[What is needed]: Copy out all lines of the material below in which "size" occurs.

[Data excerpts]:

****************************************

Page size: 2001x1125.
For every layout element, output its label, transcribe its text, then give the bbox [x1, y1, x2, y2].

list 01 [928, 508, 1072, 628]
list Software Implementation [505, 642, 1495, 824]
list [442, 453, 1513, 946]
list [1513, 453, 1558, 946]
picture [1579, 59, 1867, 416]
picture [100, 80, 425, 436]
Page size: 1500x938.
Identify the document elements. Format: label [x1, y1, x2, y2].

****************************************

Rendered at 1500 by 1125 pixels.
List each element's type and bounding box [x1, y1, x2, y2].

****************************************

[Output of the exercise]:
Page size: 2001x1125.
Page size: 1500x938.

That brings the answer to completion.